(Page images and extracted text)
-*-*-

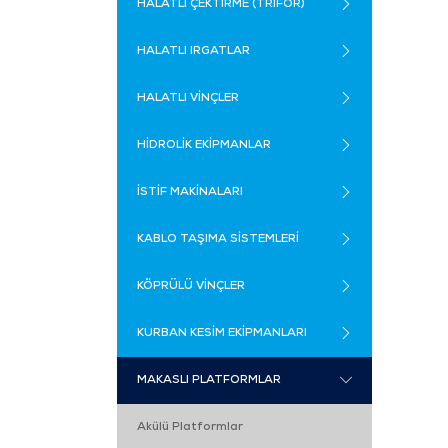
HALATLI ÇEKTİRME (TRİFOR)
HALATLI IRGATLAR
HALATLI VİNÇLER
HİDROLİK EKİPMANLAR
İSTİF MAKİNALARI
KABLO TAŞIMA SİSTEMLERİ
KÖPRÜLÜ VİNÇLER
KURBAN KESİM EKİPMANLARI
MAKASLI PLATFORMLAR
Akülü Platformlar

-*-*-

What needs to be done -
Working through the data above, find every line holding "HALATLI" and copy it.

Answer box -
HALATLI ÇEKTİRME (TRİFOR)
HALATLI IRGATLAR
HALATLI VİNÇLER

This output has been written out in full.